Top of Listed records
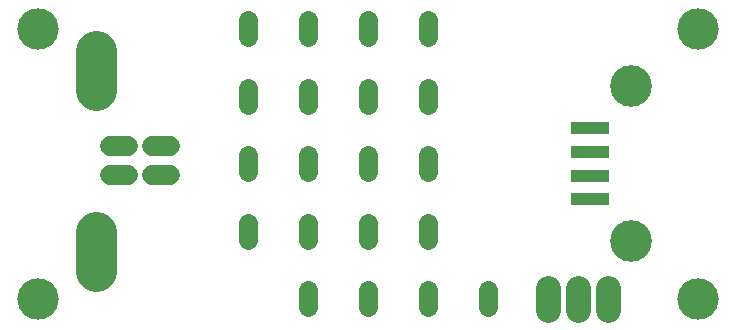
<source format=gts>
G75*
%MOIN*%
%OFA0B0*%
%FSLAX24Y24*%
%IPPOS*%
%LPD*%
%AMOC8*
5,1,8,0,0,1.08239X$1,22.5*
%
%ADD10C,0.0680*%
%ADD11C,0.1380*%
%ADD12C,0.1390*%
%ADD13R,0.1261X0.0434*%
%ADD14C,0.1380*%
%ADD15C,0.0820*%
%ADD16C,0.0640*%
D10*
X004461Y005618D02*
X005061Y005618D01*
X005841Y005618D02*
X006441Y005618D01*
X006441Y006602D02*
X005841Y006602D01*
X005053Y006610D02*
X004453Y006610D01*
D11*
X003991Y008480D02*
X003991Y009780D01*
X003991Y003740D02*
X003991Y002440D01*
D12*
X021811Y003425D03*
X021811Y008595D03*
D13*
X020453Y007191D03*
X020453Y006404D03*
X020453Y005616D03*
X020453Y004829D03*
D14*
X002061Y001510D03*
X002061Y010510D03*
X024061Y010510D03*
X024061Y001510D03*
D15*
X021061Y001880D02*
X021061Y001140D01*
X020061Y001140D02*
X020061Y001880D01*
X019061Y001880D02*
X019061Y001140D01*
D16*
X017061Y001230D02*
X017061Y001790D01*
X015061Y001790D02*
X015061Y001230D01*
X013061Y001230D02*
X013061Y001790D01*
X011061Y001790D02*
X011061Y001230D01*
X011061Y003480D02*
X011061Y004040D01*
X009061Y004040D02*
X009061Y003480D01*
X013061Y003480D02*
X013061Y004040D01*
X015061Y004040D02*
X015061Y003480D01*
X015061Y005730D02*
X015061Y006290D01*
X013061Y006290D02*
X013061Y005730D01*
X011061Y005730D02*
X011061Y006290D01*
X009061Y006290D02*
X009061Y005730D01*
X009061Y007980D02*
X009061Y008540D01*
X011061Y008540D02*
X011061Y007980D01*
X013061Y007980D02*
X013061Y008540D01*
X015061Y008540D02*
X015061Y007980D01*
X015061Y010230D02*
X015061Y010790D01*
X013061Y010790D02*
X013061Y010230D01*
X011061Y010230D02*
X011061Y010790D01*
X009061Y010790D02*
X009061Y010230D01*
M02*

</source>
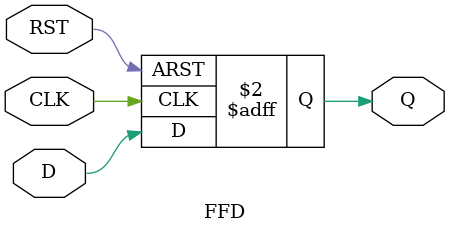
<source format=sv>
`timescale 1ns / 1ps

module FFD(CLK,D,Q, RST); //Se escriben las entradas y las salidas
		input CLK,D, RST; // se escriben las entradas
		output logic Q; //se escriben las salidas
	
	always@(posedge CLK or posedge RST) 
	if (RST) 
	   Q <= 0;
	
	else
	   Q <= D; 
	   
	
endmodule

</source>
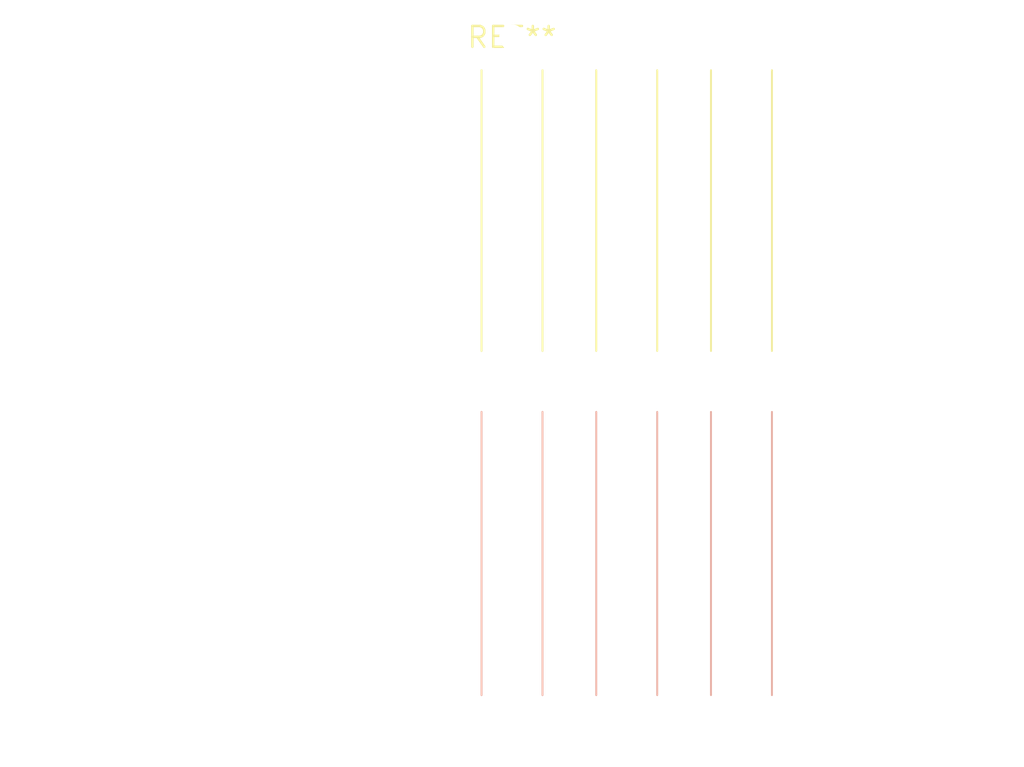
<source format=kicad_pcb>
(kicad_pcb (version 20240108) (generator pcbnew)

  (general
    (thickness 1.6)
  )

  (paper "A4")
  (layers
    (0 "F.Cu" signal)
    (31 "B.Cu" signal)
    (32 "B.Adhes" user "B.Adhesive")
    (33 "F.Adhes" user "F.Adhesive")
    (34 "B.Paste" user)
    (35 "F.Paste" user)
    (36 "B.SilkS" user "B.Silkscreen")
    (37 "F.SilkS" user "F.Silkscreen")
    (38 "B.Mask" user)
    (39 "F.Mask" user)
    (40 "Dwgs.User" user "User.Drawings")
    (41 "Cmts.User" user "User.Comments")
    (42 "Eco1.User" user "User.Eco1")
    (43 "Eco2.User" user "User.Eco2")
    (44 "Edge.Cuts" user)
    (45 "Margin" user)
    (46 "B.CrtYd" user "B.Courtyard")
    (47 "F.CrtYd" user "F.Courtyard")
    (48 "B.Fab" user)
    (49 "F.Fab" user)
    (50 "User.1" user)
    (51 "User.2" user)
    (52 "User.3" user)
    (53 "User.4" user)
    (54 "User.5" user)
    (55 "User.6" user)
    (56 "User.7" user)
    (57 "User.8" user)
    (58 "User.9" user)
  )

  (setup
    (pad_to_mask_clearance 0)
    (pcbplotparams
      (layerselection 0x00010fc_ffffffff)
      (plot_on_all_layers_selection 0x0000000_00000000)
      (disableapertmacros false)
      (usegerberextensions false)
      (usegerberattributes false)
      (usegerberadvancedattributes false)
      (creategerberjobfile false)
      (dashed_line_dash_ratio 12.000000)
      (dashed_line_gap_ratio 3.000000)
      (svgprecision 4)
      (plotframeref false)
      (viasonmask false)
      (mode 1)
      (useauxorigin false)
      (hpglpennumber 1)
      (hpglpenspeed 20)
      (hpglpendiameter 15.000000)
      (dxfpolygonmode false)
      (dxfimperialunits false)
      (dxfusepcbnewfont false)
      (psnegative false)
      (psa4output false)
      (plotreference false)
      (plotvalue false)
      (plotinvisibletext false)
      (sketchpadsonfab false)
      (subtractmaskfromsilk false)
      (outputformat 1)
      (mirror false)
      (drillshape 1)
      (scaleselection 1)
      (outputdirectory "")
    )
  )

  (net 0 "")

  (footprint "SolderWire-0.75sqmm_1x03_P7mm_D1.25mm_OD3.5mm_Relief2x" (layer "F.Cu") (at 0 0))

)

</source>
Bottom of Listed records
* _How to complete this task_
Skip the pictures. Restate exactly the lines from the start of the entries through the line containing "module FFD(CLK,D,Q, RST);", both ends included.

* _Exercise result_
<source format=gts>
G75*
%MOIN*%
%OFA0B0*%
%FSLAX24Y24*%
%IPPOS*%
%LPD*%
%AMOC8*
5,1,8,0,0,1.08239X$1,22.5*
%
%ADD10C,0.0680*%
%ADD11C,0.1380*%
%ADD12C,0.1390*%
%ADD13R,0.1261X0.0434*%
%ADD14C,0.1380*%
%ADD15C,0.0820*%
%ADD16C,0.0640*%
D10*
X004461Y005618D02*
X005061Y005618D01*
X005841Y005618D02*
X006441Y005618D01*
X006441Y006602D02*
X005841Y006602D01*
X005053Y006610D02*
X004453Y006610D01*
D11*
X003991Y008480D02*
X003991Y009780D01*
X003991Y003740D02*
X003991Y002440D01*
D12*
X021811Y003425D03*
X021811Y008595D03*
D13*
X020453Y007191D03*
X020453Y006404D03*
X020453Y005616D03*
X020453Y004829D03*
D14*
X002061Y001510D03*
X002061Y010510D03*
X024061Y010510D03*
X024061Y001510D03*
D15*
X021061Y001880D02*
X021061Y001140D01*
X020061Y001140D02*
X020061Y001880D01*
X019061Y001880D02*
X019061Y001140D01*
D16*
X017061Y001230D02*
X017061Y001790D01*
X015061Y001790D02*
X015061Y001230D01*
X013061Y001230D02*
X013061Y001790D01*
X011061Y001790D02*
X011061Y001230D01*
X011061Y003480D02*
X011061Y004040D01*
X009061Y004040D02*
X009061Y003480D01*
X013061Y003480D02*
X013061Y004040D01*
X015061Y004040D02*
X015061Y003480D01*
X015061Y005730D02*
X015061Y006290D01*
X013061Y006290D02*
X013061Y005730D01*
X011061Y005730D02*
X011061Y006290D01*
X009061Y006290D02*
X009061Y005730D01*
X009061Y007980D02*
X009061Y008540D01*
X011061Y008540D02*
X011061Y007980D01*
X013061Y007980D02*
X013061Y008540D01*
X015061Y008540D02*
X015061Y007980D01*
X015061Y010230D02*
X015061Y010790D01*
X013061Y010790D02*
X013061Y010230D01*
X011061Y010230D02*
X011061Y010790D01*
X009061Y010790D02*
X009061Y010230D01*
M02*

</source>
<source format=sv>
`timescale 1ns / 1ps

module FFD(CLK,D,Q, RST); //Se escriben las entradas y las salidas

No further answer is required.